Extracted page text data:
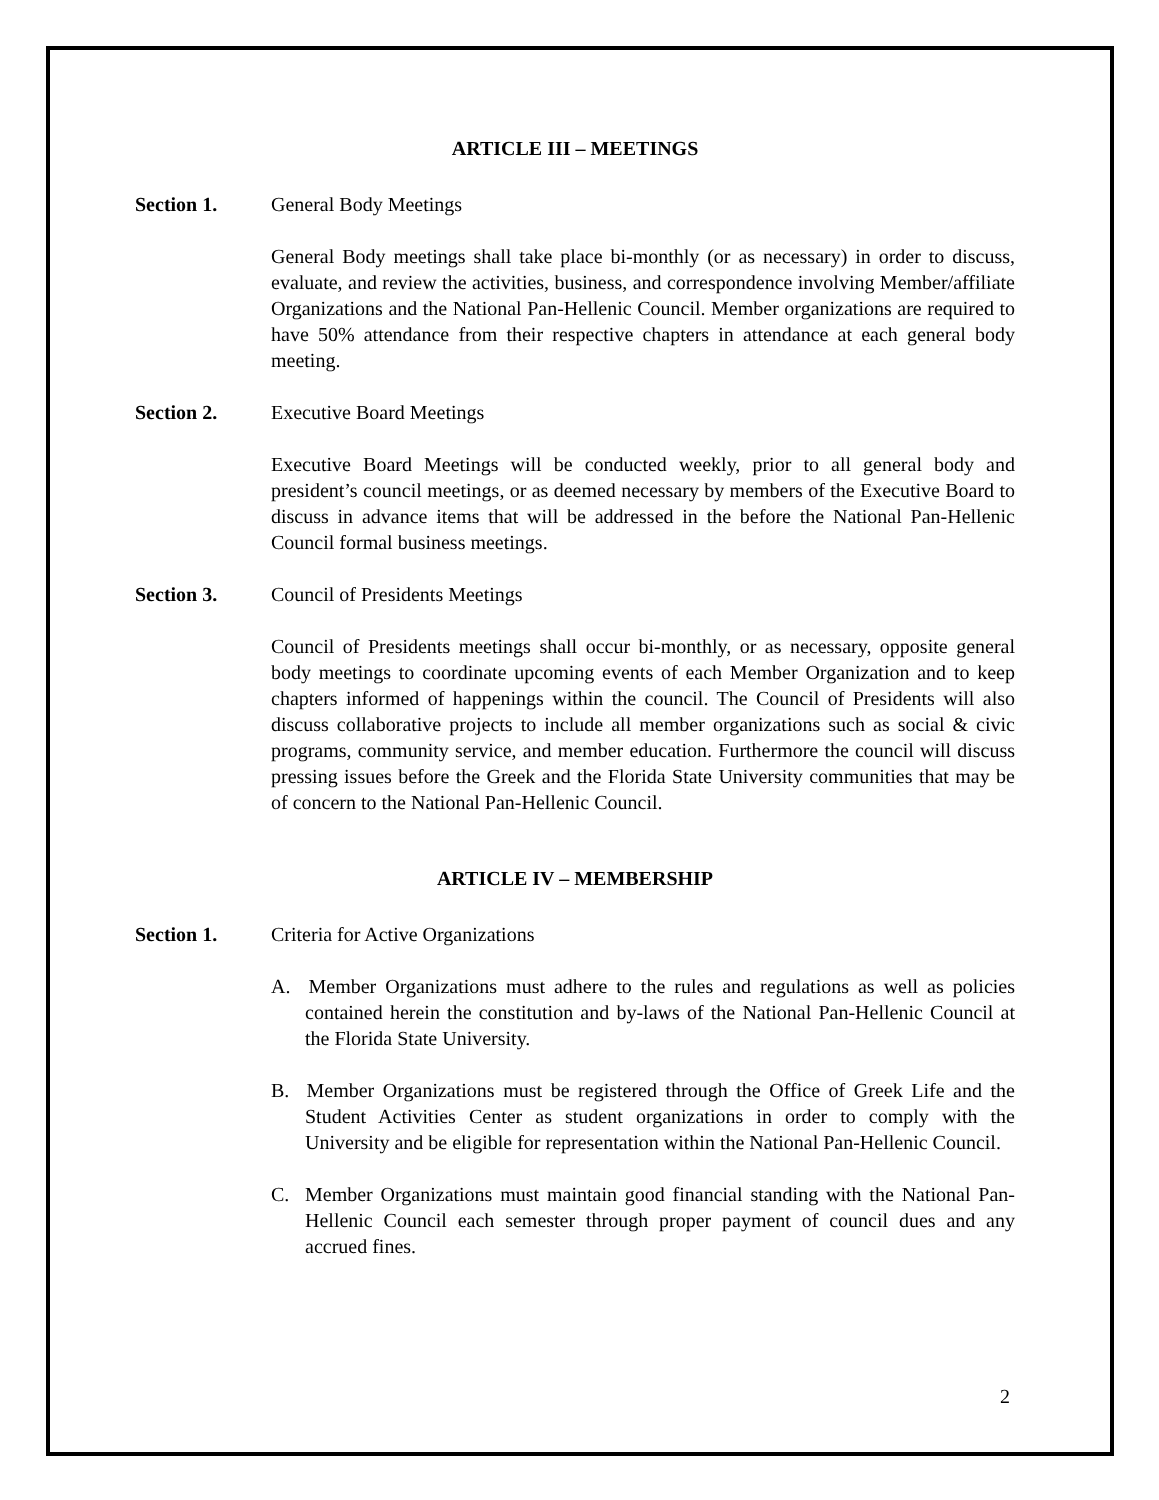ARTICLE III – MEETINGS
Section 1. General Body Meetings
General Body meetings shall take place bi-monthly (or as necessary) in order to discuss, evaluate, and review the activities, business, and correspondence involving Member/affiliate Organizations and the National Pan-Hellenic Council. Member organizations are required to have 50% attendance from their respective chapters in attendance at each general body meeting.
Section 2. Executive Board Meetings
Executive Board Meetings will be conducted weekly, prior to all general body and president’s council meetings, or as deemed necessary by members of the Executive Board to discuss in advance items that will be addressed in the before the National Pan-Hellenic Council formal business meetings.
Section 3. Council of Presidents Meetings
Council of Presidents meetings shall occur bi-monthly, or as necessary, opposite general body meetings to coordinate upcoming events of each Member Organization and to keep chapters informed of happenings within the council. The Council of Presidents will also discuss collaborative projects to include all member organizations such as social & civic programs, community service, and member education. Furthermore the council will discuss pressing issues before the Greek and the Florida State University communities that may be of concern to the National Pan-Hellenic Council.
ARTICLE IV – MEMBERSHIP
Section 1. Criteria for Active Organizations
A. Member Organizations must adhere to the rules and regulations as well as policies contained herein the constitution and by-laws of the National Pan-Hellenic Council at the Florida State University.
B. Member Organizations must be registered through the Office of Greek Life and the Student Activities Center as student organizations in order to comply with the University and be eligible for representation within the National Pan-Hellenic Council.
C. Member Organizations must maintain good financial standing with the National Pan-Hellenic Council each semester through proper payment of council dues and any accrued fines.
2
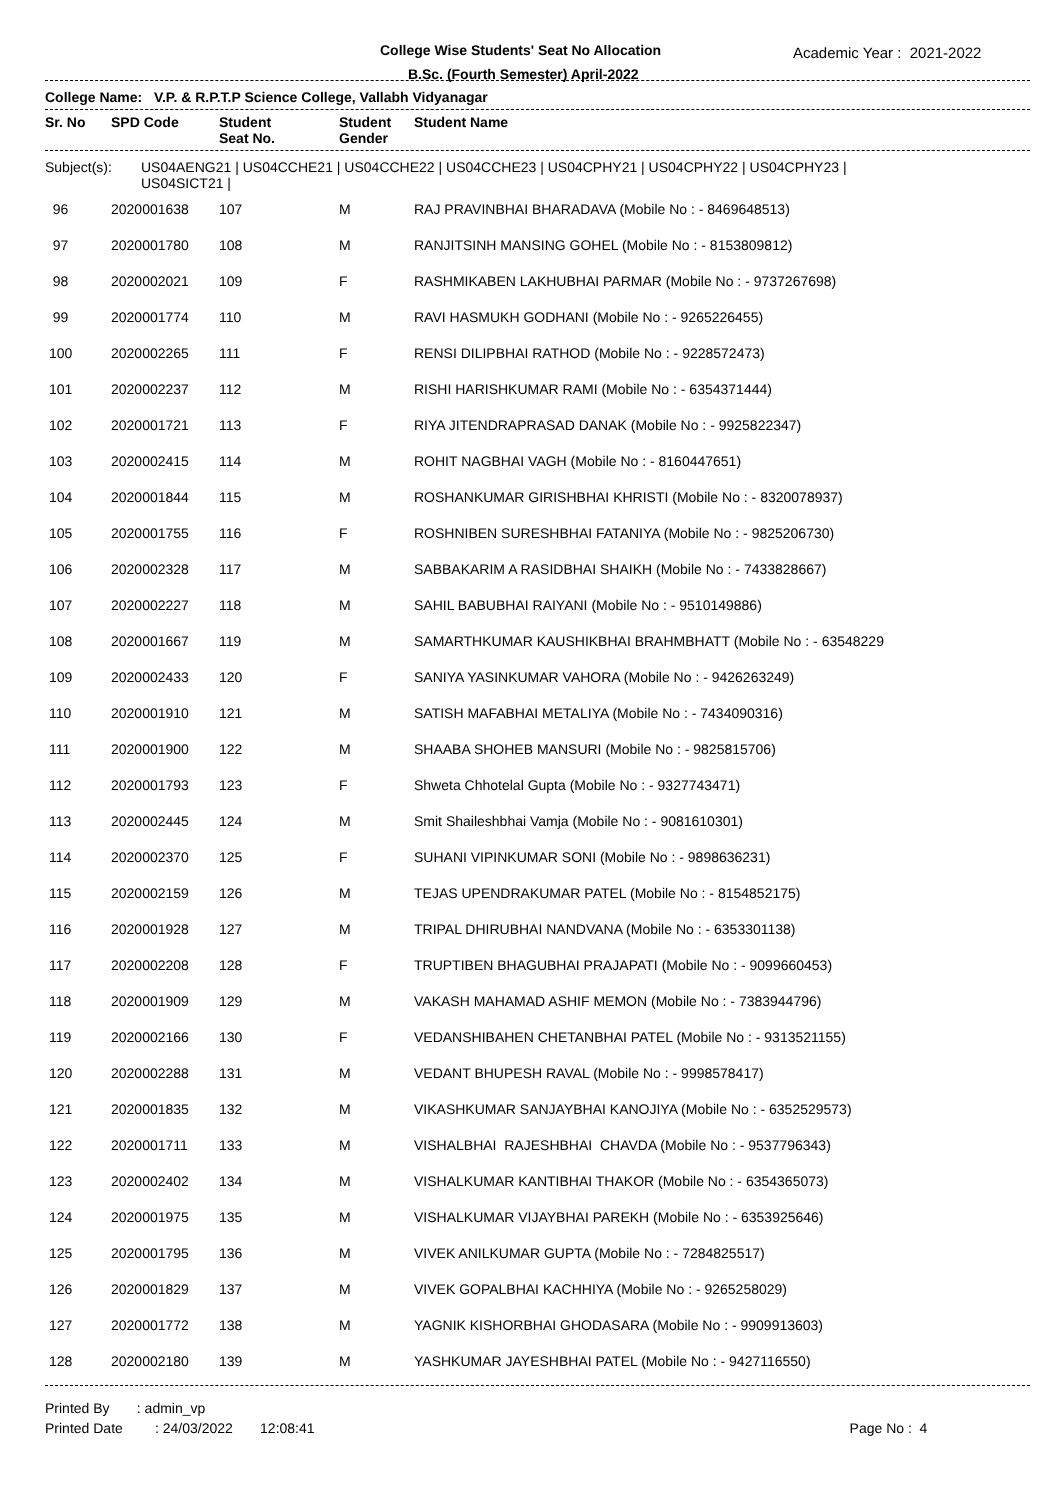College Wise Students' Seat No Allocation
B.Sc. (Fourth Semester) April-2022
Academic Year : 2021-2022
College Name: V.P. & R.P.T.P Science College, Vallabh Vidyanagar
| Sr. No | SPD Code | Student Seat No. | Student Gender | Student Name |
| --- | --- | --- | --- | --- |
Subject(s): US04AENG21 | US04CCHE21 | US04CCHE22 | US04CCHE23 | US04CPHY21 | US04CPHY22 | US04CPHY23 |
US04SICT21 |
| 96 | 2020001638 | 107 | M | RAJ PRAVINBHAI BHARADAVA (Mobile No : - 8469648513) |
| 97 | 2020001780 | 108 | M | RANJITSINH MANSING GOHEL (Mobile No : - 8153809812) |
| 98 | 2020002021 | 109 | F | RASHMIKABEN LAKHUBHAI PARMAR (Mobile No : - 9737267698) |
| 99 | 2020001774 | 110 | M | RAVI HASMUKH GODHANI (Mobile No : - 9265226455) |
| 100 | 2020002265 | 111 | F | RENSI DILIPBHAI RATHOD (Mobile No : - 9228572473) |
| 101 | 2020002237 | 112 | M | RISHI HARISHKUMAR RAMI (Mobile No : - 6354371444) |
| 102 | 2020001721 | 113 | F | RIYA JITENDRAPRASAD DANAK (Mobile No : - 9925822347) |
| 103 | 2020002415 | 114 | M | ROHIT NAGBHAI VAGH (Mobile No : - 8160447651) |
| 104 | 2020001844 | 115 | M | ROSHANKUMAR GIRISHBHAI KHRISTI (Mobile No : - 8320078937) |
| 105 | 2020001755 | 116 | F | ROSHNIBEN SURESHBHAI FATANIYA (Mobile No : - 9825206730) |
| 106 | 2020002328 | 117 | M | SABBAKARIM A RASIDBHAI SHAIKH (Mobile No : - 7433828667) |
| 107 | 2020002227 | 118 | M | SAHIL BABUBHAI RAIYANI (Mobile No : - 9510149886) |
| 108 | 2020001667 | 119 | M | SAMARTHKUMAR KAUSHIKBHAI BRAHMBHATT (Mobile No : - 63548229 |
| 109 | 2020002433 | 120 | F | SANIYA YASINKUMAR VAHORA (Mobile No : - 9426263249) |
| 110 | 2020001910 | 121 | M | SATISH MAFABHAI METALIYA (Mobile No : - 7434090316) |
| 111 | 2020001900 | 122 | M | SHAABA SHOHEB MANSURI (Mobile No : - 9825815706) |
| 112 | 2020001793 | 123 | F | Shweta Chhotelal Gupta (Mobile No : - 9327743471) |
| 113 | 2020002445 | 124 | M | Smit Shaileshbhai Vamja (Mobile No : - 9081610301) |
| 114 | 2020002370 | 125 | F | SUHANI VIPINKUMAR SONI (Mobile No : - 9898636231) |
| 115 | 2020002159 | 126 | M | TEJAS UPENDRAKUMAR PATEL (Mobile No : - 8154852175) |
| 116 | 2020001928 | 127 | M | TRIPAL DHIRUBHAI NANDVANA (Mobile No : - 6353301138) |
| 117 | 2020002208 | 128 | F | TRUPTIBEN BHAGUBHAI PRAJAPATI (Mobile No : - 9099660453) |
| 118 | 2020001909 | 129 | M | VAKASH MAHAMAD ASHIF MEMON (Mobile No : - 7383944796) |
| 119 | 2020002166 | 130 | F | VEDANSHIBAHEN CHETANBHAI PATEL (Mobile No : - 9313521155) |
| 120 | 2020002288 | 131 | M | VEDANT BHUPESH RAVAL (Mobile No : - 9998578417) |
| 121 | 2020001835 | 132 | M | VIKASHKUMAR SANJAYBHAI KANOJIYA (Mobile No : - 6352529573) |
| 122 | 2020001711 | 133 | M | VISHALBHAI RAJESHBHAI CHAVDA (Mobile No : - 9537796343) |
| 123 | 2020002402 | 134 | M | VISHALKUMAR KANTIBHAI THAKOR (Mobile No : - 6354365073) |
| 124 | 2020001975 | 135 | M | VISHALKUMAR VIJAYBHAI PAREKH (Mobile No : - 6353925646) |
| 125 | 2020001795 | 136 | M | VIVEK ANILKUMAR GUPTA (Mobile No : - 7284825517) |
| 126 | 2020001829 | 137 | M | VIVEK GOPALBHAI KACHHIYA (Mobile No : - 9265258029) |
| 127 | 2020001772 | 138 | M | YAGNIK KISHORBHAI GHODASARA (Mobile No : - 9909913603) |
| 128 | 2020002180 | 139 | M | YASHKUMAR JAYESHBHAI PATEL (Mobile No : - 9427116550) |
Printed By : admin_vp
Printed Date: 24/03/2022 12:08:41 Page No : 4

**TASK TO COMPLETE**. Return from the data every line that holds "PATEL".

**YOUR RESPONSE**.
| 115 | 2020002159 | 126 | M | TEJAS UPENDRAKUMAR PATEL (Mobile No : - 8154852175) |
| 119 | 2020002166 | 130 | F | VEDANSHIBAHEN CHETANBHAI PATEL (Mobile No : - 9313521155) |
| 128 | 2020002180 | 139 | M | YASHKUMAR JAYESHBHAI PATEL (Mobile No : - 9427116550) |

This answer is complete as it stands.